The concept behind Coca Cola Life was simple; trying to appeal to the old sugar flavor nostalgia with a hint of a modern sweetener -stevia- which is a plant based extract with higher reputation than other chemicals like aspartame, sucralose, or corn syrup with minimum calories. Coca-Cola Life is the first branded Coke product to use stevia leaf extract. However, it is not the first product owned by the Coca-Cola company to use stevia. Over 45 products distributed by Coca-Cola use stevia extract, including Vitamin Water and Seagram's Ginger Ale. It has 27 kilocalories/100 mL, containing only 60% of the calories of regular Coca-Cola. It was created in Argentina and Chile after five years of research together in these countries. Coca-Cola Life can be compared with Pepsi True, which also uses sugar and stevia as a sweetener. With 60 calories per 8 ounces (240 ml), coca cola life is either a diet coke or a regular one. Its references to a healthier lifestyle are not only found in its formula but also in its self proclaimed sustainable packaging; which comes in glass, 30 percent recyclable plastic bottle, with fossil-fuel plastic accounting for the remaining 70 percent of the bottle. Coca-Cola Life was launched in Argentina in June 2013, in Chile in November of that year, in Sweden in June 2014 and in the UK in September 2014. It has subsequently been launched in many other countries. Coca-Cola Life tried to co-exist with Diet Coke and Coca-Cola Zero in the Argentine and Chilean market, but it has been slowly removed from those markets due to its low reception from customers.
There are many factors that could explain the failure of this product, like that does not provide a significant advantage from Diet Coke or Coca Cola Zero in terms of calorie content. The innovation carried out in the formula or packaging is questionable, since it continuous is reliance in sugar and the recyclable content on the bottles only accounts for 30%.
The historic drive for success of the brand -rooted in tradition and unique flavor- may not longing work in the future market, and may suffer of obsolescence in a context driven by public access to data and community involvement; these new forces oppose to the long-standing “secrecy” of the Coca Cola formula.
Moreover, the beverage market has experienced enormous fragmentation in recent years.

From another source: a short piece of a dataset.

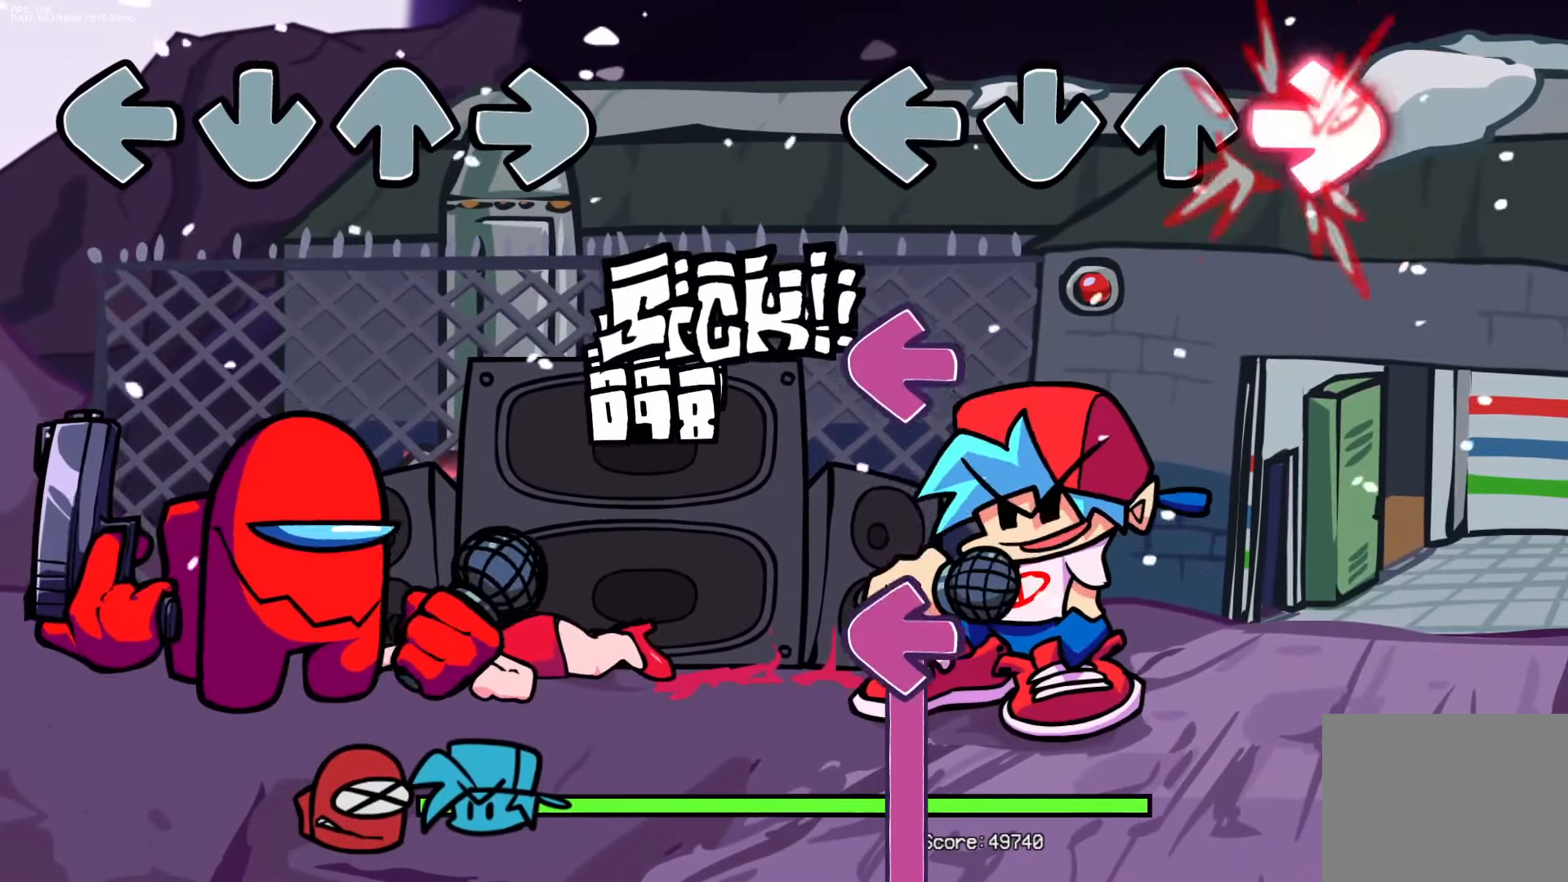
{"buttons": ["L1"], "events": [[100, "R1", "up"], [167, "L1", "down"], [233, "L1", "up"], [317, "L1", "down"]]}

The concept of a healthy food is no longer referred only to a low calories count, but also relates to the whole value chain and life cycle of the product, where consumers are increasingly more involved in knowing about the sustainability of the whole production process, the quality of raw materials, employment structure and distribution footprint; all aspects in where the traditional business model of Coca Cola performs poorly.